VFW Carries DOD Budget Fight to Congress

WASHINGTON — The national legislative committee of America’s oldest and largest major war veterans’ organization concluded its fall meeting here Wednesday with a direct message to all 535 members of Congress: “Finish Strong for Veterans.”

"It’s a message to Congress that the Veterans of Foreign Wars of the United States is watching, and so is the entire nation,” said VFW National Commander William A. Thien, a Vietnam veteran from Georgetown, Ind.

“The federal government’s new fiscal year begins in 11 days, but the Defense Department still doesn’t know what their FY 2014 budget will be, or if they will have to operate under the strict rules of another continuing resolution and for how long,” he explained. “DOD also faces the mandatory sequester, which more than doubles the $487 billion in savings that the department is already required to produce over the next decade. 

“This is having a perilous impact on military personnel, readiness and training, and on family Quality of Life issues,” said Thien. “And the continuing call for a one percent military pay raise, higher healthcare fees for military retirees, and changing the overall military retirement system is bringing additional stress to a military force in transition while it’s still fighting a war.”

The VFW national commander said finding a workable solution to the budget sequestration topped the list of five critical issues that VFW legislative committee members took to their congressional delegations. “We know it has to be done now,” he said, “because 2014 is an election year, which means the attention of the entire House and a third of the Senate will be divided between doing the people’s work and getting reelected.”

The other four critical issues are protecting victims of sexual assault in the military, offering in-state tuition rates to GI Bill-eligible veterans at public colleges, keeping faith with all Tricare Prime retirees, and passing advance appropriations for all Department of Veterans Affairs programs.

As the 70 legislative committee members were meeting with their members of Congress and their staffs, the VFW national commander met privately with VA Secretary Eric Shinseki, as well as with Secretary of the Army John McHugh, Vice Chief of Staff of the Army Gen. John Campbell and Sgt. Major of the Army Raymond Chandler; from the Joint Chiefs of Staff, Vice Chairman Adm. Sandy Winnefeld, and the senior enlisted advisor to the chairman, Marine Corps Sgt. Maj. Bryan Battaglia; from the Navy, Master Chief Petty Officer of the Navy Michael Stevens; and from the Air Force, the assistant vice chief of staff, Lt. Gen. Steven Hoog. 

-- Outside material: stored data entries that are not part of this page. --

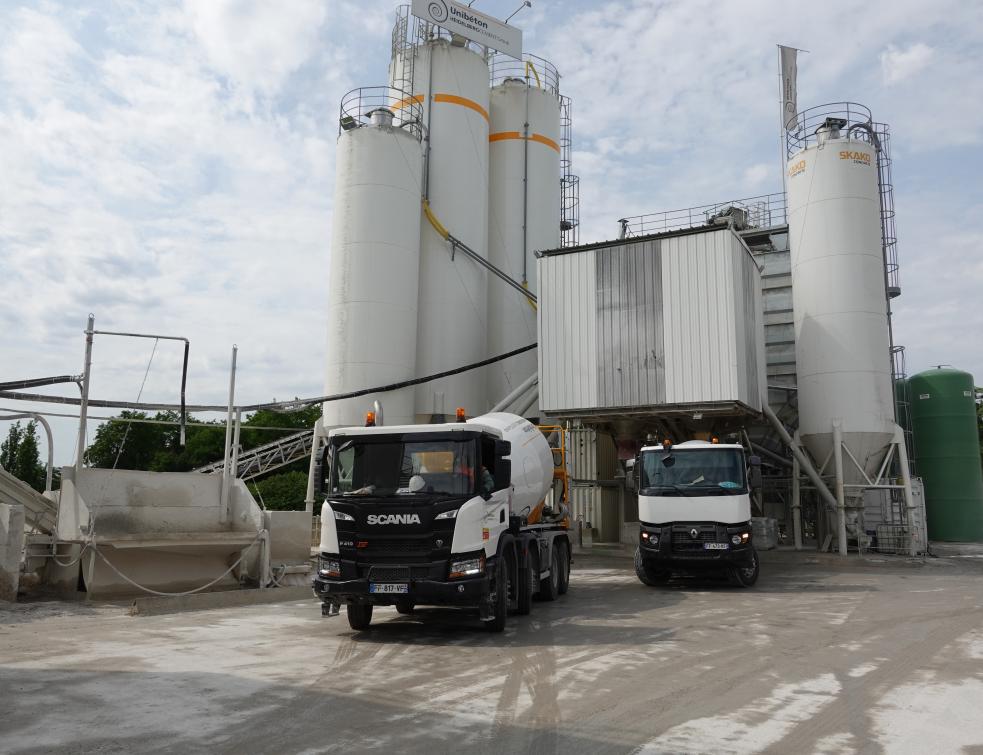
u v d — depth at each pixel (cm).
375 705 711
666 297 2314
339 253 2686
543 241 3278
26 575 1545
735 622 1247
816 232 2698
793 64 3456
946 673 856
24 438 5134
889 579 1964
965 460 3366
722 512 1720
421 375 2870
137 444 5659
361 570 1072
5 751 566
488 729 634
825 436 2627
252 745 588
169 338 1708
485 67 3173
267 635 1122
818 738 612
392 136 2720
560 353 2439
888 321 2772
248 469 3275
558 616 1328
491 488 1145
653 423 2536
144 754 564
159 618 1295
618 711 693
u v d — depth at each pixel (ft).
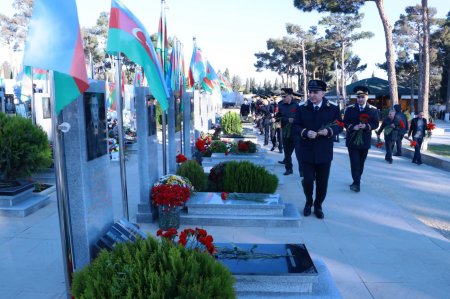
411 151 42.68
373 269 14.57
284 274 11.37
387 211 22.03
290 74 214.90
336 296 11.39
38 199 22.50
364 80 125.08
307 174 20.22
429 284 13.44
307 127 19.72
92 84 12.76
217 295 8.26
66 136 11.81
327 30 166.40
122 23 15.35
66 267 10.80
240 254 12.75
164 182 19.17
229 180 21.83
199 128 44.68
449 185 29.35
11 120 23.24
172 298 8.00
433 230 19.11
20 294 12.58
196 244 11.08
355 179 26.32
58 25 9.47
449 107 152.35
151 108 19.95
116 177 31.09
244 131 60.23
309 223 19.77
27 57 9.12
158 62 17.12
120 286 8.10
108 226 14.05
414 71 171.73
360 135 25.52
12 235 17.90
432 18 154.92
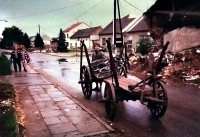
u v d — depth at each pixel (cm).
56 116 582
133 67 1686
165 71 1333
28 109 643
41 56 3969
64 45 5588
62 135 464
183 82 1127
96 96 858
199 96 839
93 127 508
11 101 691
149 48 2031
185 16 1691
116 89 583
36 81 1138
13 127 472
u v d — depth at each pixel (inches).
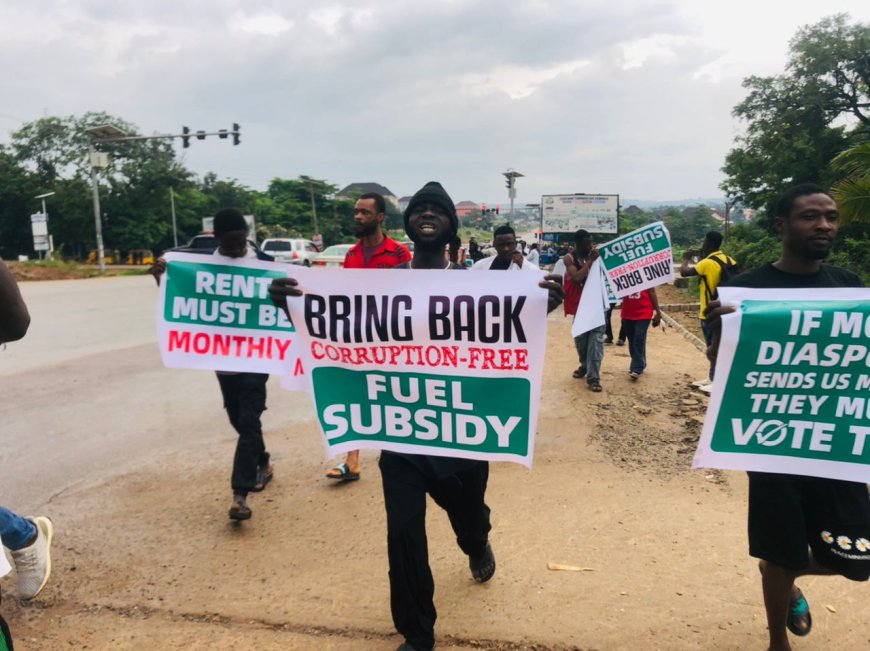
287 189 3870.6
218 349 152.5
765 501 98.4
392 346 113.7
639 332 309.9
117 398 282.7
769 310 99.2
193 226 2933.1
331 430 117.6
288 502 171.5
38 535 122.0
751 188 1316.4
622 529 152.1
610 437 223.8
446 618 116.8
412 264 122.8
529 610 119.2
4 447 217.0
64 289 902.4
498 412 111.3
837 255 724.7
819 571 100.7
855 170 474.3
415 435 114.0
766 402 99.8
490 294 110.0
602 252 289.6
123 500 173.3
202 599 125.3
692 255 393.1
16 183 2287.2
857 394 96.6
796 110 1212.5
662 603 121.1
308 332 117.1
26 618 120.0
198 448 215.6
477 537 119.8
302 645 110.9
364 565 137.3
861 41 1121.4
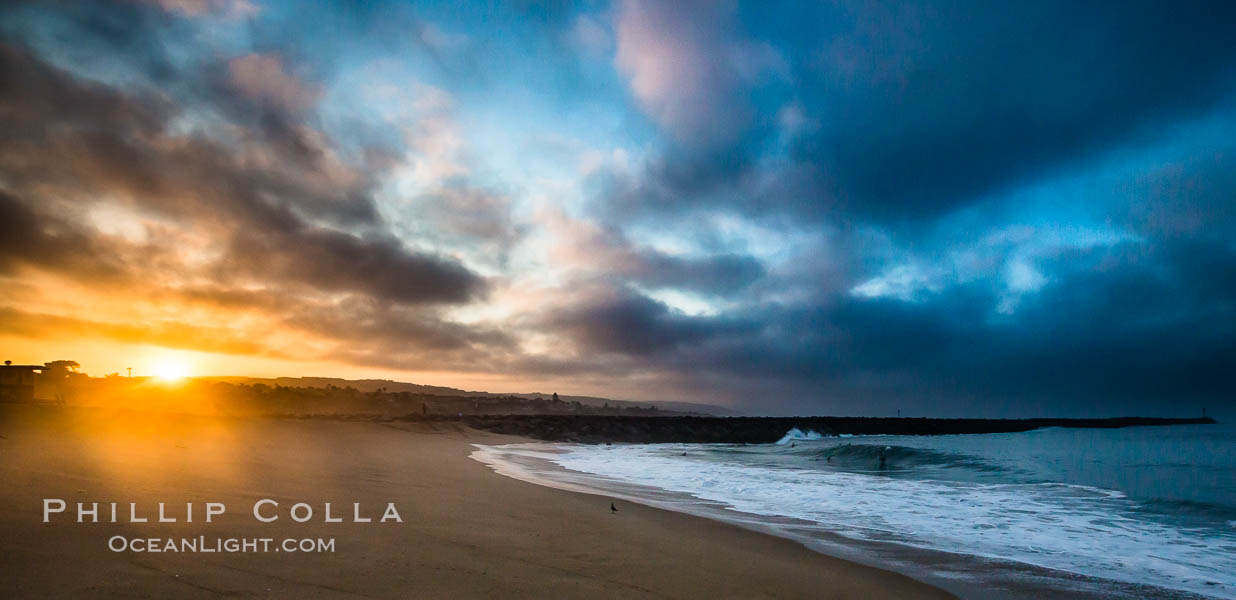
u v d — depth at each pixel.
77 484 7.43
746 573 6.37
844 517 11.02
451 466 16.11
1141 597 6.55
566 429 44.03
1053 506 12.72
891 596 6.03
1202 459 27.98
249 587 4.39
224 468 10.55
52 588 3.97
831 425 71.31
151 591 4.11
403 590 4.68
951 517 11.27
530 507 9.66
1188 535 9.98
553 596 4.94
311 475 10.91
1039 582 6.96
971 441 53.97
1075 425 103.19
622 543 7.30
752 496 13.56
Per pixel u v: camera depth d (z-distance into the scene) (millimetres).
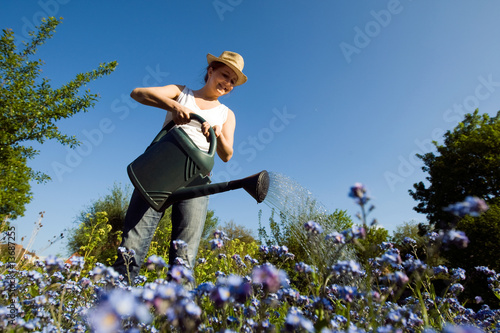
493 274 2621
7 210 7473
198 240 2359
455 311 2410
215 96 2771
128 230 2246
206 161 2031
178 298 933
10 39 8570
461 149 16641
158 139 2230
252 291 1516
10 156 7859
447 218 15727
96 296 1396
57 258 1418
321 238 1456
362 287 1485
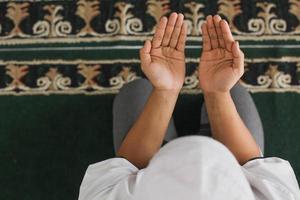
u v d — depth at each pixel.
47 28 1.28
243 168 0.75
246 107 1.13
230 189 0.52
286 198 0.71
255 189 0.71
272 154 1.22
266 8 1.27
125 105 1.13
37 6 1.29
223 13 1.27
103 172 0.78
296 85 1.25
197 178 0.53
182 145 0.57
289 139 1.23
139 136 0.84
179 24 0.80
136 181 0.67
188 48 1.26
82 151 1.24
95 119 1.25
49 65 1.27
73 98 1.26
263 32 1.27
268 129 1.24
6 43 1.27
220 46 0.81
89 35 1.27
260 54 1.26
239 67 0.78
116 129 1.12
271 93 1.25
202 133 1.11
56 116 1.25
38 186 1.23
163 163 0.55
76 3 1.28
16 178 1.24
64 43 1.27
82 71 1.26
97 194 0.74
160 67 0.80
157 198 0.53
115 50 1.27
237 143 0.83
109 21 1.28
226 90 0.82
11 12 1.28
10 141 1.25
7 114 1.26
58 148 1.24
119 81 1.26
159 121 0.84
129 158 0.83
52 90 1.26
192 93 1.24
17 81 1.26
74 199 1.22
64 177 1.23
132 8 1.28
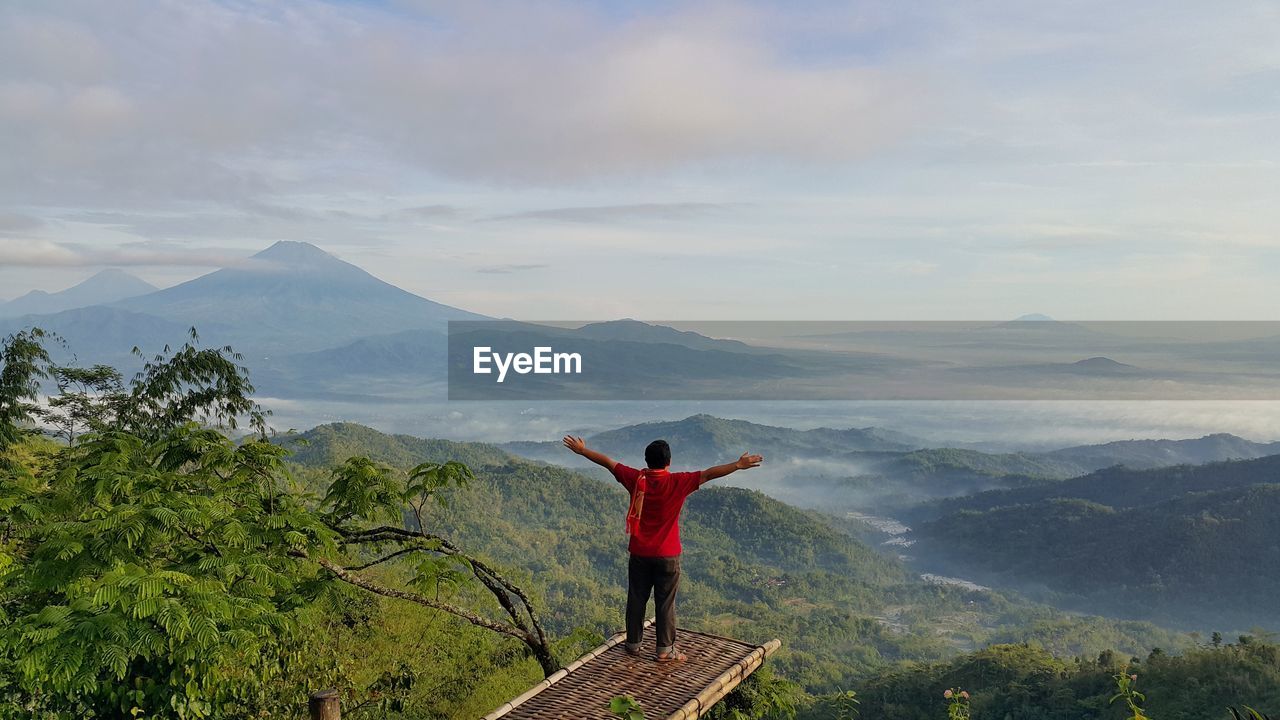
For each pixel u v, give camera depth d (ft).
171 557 20.29
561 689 16.52
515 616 27.02
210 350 53.62
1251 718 13.39
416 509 25.48
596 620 324.39
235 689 18.94
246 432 54.13
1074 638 493.36
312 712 14.61
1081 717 206.90
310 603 21.54
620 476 17.83
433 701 34.30
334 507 25.12
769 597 522.88
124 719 16.47
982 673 257.34
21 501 20.63
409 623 38.93
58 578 17.38
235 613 16.81
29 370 55.47
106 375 59.47
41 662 14.33
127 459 21.86
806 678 334.03
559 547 516.73
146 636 15.15
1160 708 195.11
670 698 16.05
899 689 270.67
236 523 19.89
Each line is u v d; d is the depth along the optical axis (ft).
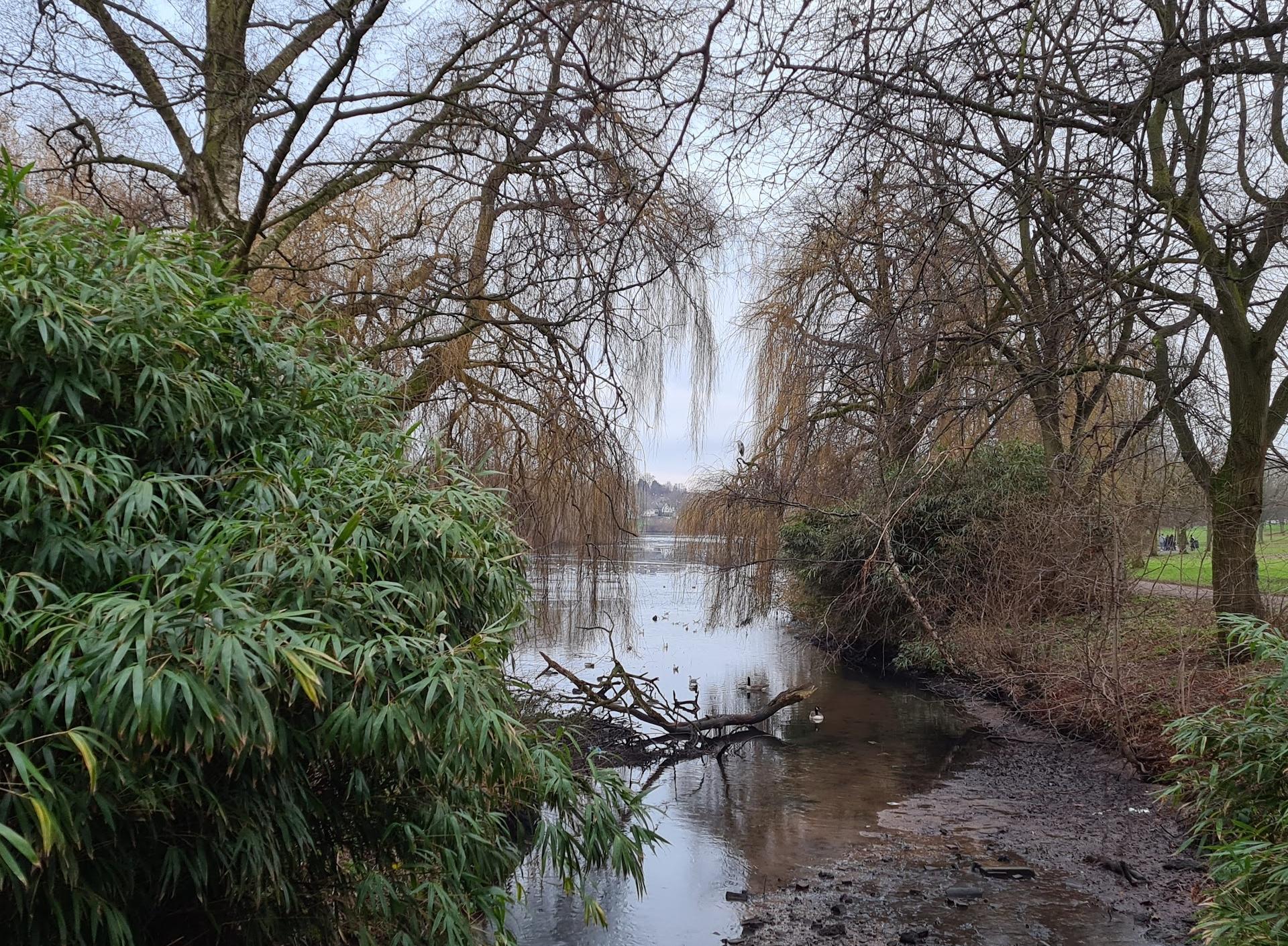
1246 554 26.43
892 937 14.71
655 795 23.81
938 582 34.78
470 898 11.36
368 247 24.56
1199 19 21.02
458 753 9.88
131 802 7.91
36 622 7.65
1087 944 14.21
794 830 20.61
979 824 20.57
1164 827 19.45
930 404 23.76
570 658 39.83
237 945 9.91
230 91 18.39
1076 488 24.68
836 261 29.14
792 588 50.06
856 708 34.58
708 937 15.01
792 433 32.60
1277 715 11.80
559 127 20.39
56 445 8.91
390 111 18.75
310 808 9.87
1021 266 27.25
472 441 24.30
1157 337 24.04
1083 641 27.22
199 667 7.54
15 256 8.57
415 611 10.43
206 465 10.57
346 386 12.78
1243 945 10.03
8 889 7.45
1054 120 18.39
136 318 9.43
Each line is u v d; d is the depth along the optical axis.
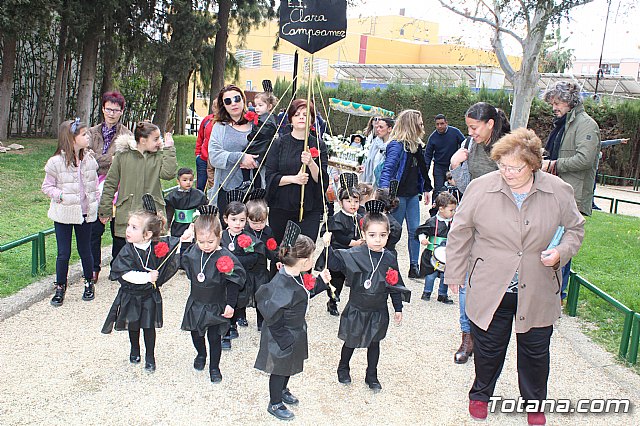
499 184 4.04
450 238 4.25
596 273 8.57
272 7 23.59
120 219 6.51
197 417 4.21
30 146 17.81
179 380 4.74
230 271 4.50
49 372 4.72
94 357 5.04
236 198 5.89
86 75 18.97
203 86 25.94
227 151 6.61
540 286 4.00
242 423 4.17
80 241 6.22
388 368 5.18
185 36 19.39
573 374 5.25
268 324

Joining Thien Wednesday afternoon at a Defense POW/MIA Office update briefing by Deputy Assistant Secretary of Defense “Q” Winfield were VFW Senior Vice Commander-in-Chief John Stroud of Nevada, and Junior Vice Commander-in-Chief John Biedrzycki from Pennsylvania.

“Every military and civilian leader expressed the same concerns about the lack of a FY 2014 defense budget and the impact the continuing sequester is causing to readiness, morale, and to overall mission accomplishment,” said Thien. “We have the world’s best military, but they can’t fight Capitol Hill, which I said was one of the primary reasons the VFW exists. We are their voice in Congress, and we will continue to let legislators know that their failure to pass a budget is having a perilous effect on a military that, despite appearances, is very worried about its ability to respond to a new contingency tasking elsewhere in our troubled world.”

The VFW national commander is now calling on all VFW members and their families to contact their local congressional offices to press their respective senators and representatives to solve the budget issues for the Department of Defense.

“Our fighting force and their families do not need or deserve these congressionally-imposed problems, not while they continue to shoulder 100 percent of a 12-year of war that has not yet ended,” he said. “Congress has a lot of work to do in a very short amount of time, and it all starts with getting rid of sequestration and passing a defense budget now.”